Was there patience in his face
as he knew, more or less,
they would both be gone before spring?

After mass, seated on the altar steps,
he apologized in shallow breaths
for not accompanying us to the grave.
He outlived her by six weeks.

...

Today's book of poetry's morning read had Pharoah Sander's "Let Us Go Into The House Of The Lord" playing on the box this morning.  We followed that up with Yusef Lateef's sublime "Eastern Sounds" which may be the most overlooked masterpiece in jazz.  These both seemed appropriate choices for the steady and measured voice that Marc Plourde brings to the table.

Maybe it is as simple as this: a particular tone in a voice that tells you it seeks reason and clarity.  Plourde is all over that.

Greyhound to Burlington

It rains and stops the morning long; we sleep
the long drive through mountain clouds.
Tomorrow, who will remember this?
Mist floating like moss in the pine trees,
grey mist blurring the mountains to memory; now
blossoms peck and spatter the glass, the windshield
wipers not moving, not moving yet.

...

Today's book of poetry is always going to have all the time in the world for poetry like Marc Plourde's Borrowed Days.
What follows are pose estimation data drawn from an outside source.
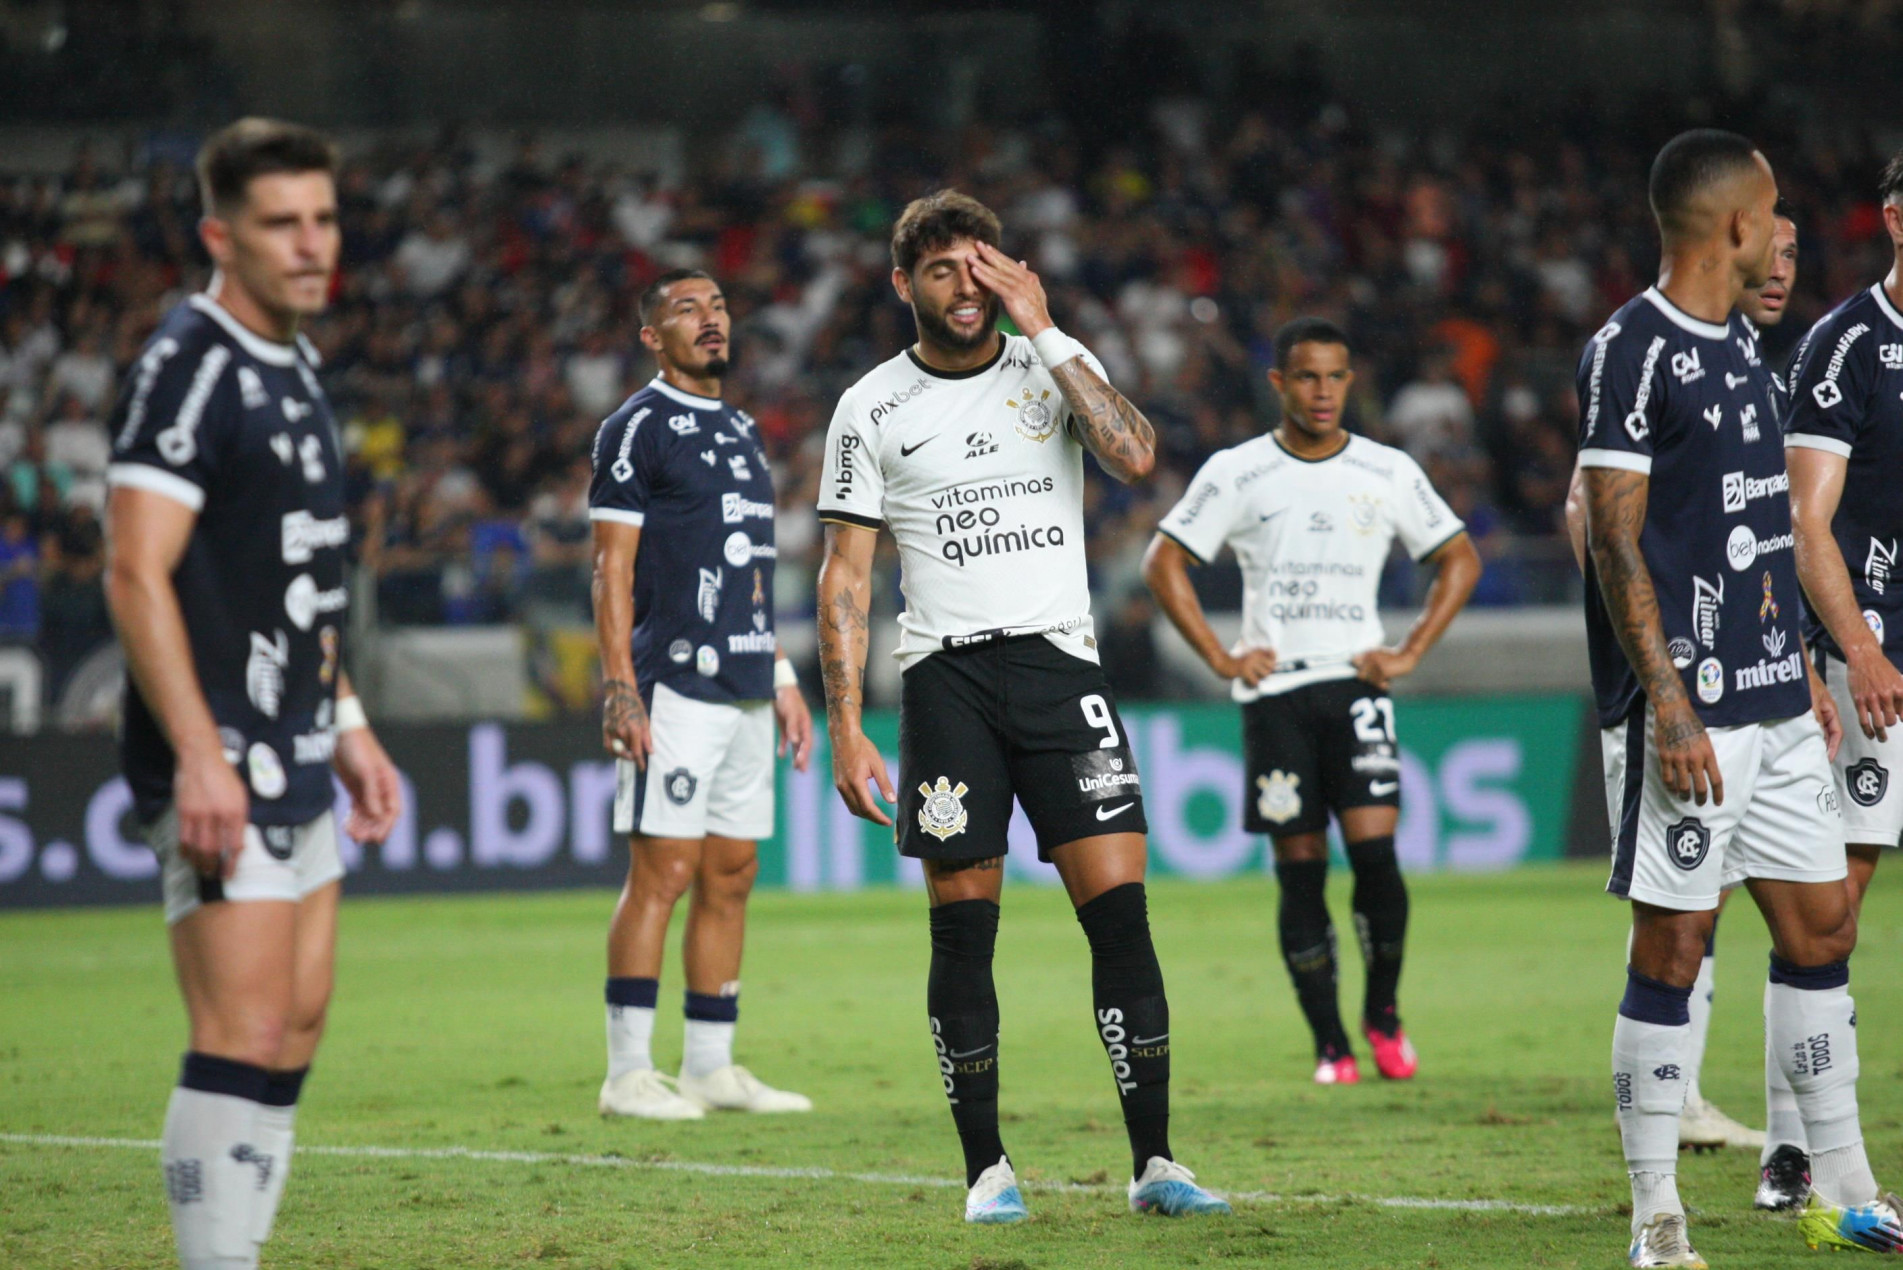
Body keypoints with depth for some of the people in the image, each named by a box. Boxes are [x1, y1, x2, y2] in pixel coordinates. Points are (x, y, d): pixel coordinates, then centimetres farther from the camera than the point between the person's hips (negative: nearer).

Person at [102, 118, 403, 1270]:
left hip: (295, 759, 10)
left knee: (298, 1031, 10)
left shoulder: (295, 366, 16)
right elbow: (138, 575, -19)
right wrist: (200, 755, -25)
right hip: (219, 762, -10)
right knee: (245, 1036, -12)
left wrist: (346, 723, 24)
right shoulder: (188, 366, -13)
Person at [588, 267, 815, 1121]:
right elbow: (612, 569, -9)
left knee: (731, 876, 7)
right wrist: (620, 689, -17)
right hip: (675, 688, -8)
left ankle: (712, 1067, 12)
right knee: (664, 871, -10)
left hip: (745, 690, 8)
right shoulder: (637, 428, -4)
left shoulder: (741, 432, 20)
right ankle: (627, 1074, -8)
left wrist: (782, 678, 20)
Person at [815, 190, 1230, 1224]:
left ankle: (1154, 1163, -4)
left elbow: (1134, 456, -13)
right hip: (946, 679, 0)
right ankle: (986, 1169, 8)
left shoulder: (1056, 365, 7)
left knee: (1119, 911, -8)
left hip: (1059, 665, 0)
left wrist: (1042, 332, -11)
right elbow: (845, 577, 5)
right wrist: (845, 727, -3)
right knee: (963, 930, -1)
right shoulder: (872, 410, 5)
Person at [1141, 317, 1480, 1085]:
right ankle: (1329, 1044, 6)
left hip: (1355, 684, 0)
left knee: (1375, 851, -13)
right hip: (1273, 693, 0)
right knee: (1300, 870, -1)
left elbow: (1460, 560, 15)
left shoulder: (1389, 474, 6)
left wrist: (1408, 654, 4)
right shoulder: (1236, 474, 2)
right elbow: (1163, 563, 6)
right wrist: (1221, 659, -2)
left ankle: (1383, 1014, 7)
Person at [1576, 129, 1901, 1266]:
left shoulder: (1743, 346, 16)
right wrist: (1668, 703, -19)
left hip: (1773, 702, 9)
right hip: (1687, 705, -9)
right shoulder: (1633, 351, -11)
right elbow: (1616, 538, -14)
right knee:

Whether he is inside the microcosm of a 1970's Montreal neighbourhood or aloft in the big world beyond Plourde's poems engage, inform and entertain.  Just like an old friend.

Image result for marc plourde poet photo

Marc Plourde

ABOUT THE AUTHOR
Born in Montreal in 1951, Marc Plourde established himself very early both as a poet and as a translator. His books of poetry include Touchings (1971) and The White Magnet (1973). His books of translation include The Grandfathers by Victor-Lévy Beaulieu (1975) and The Agonized Life by Gaston Miron (1980). He has published no original poetry in book form in over forty years.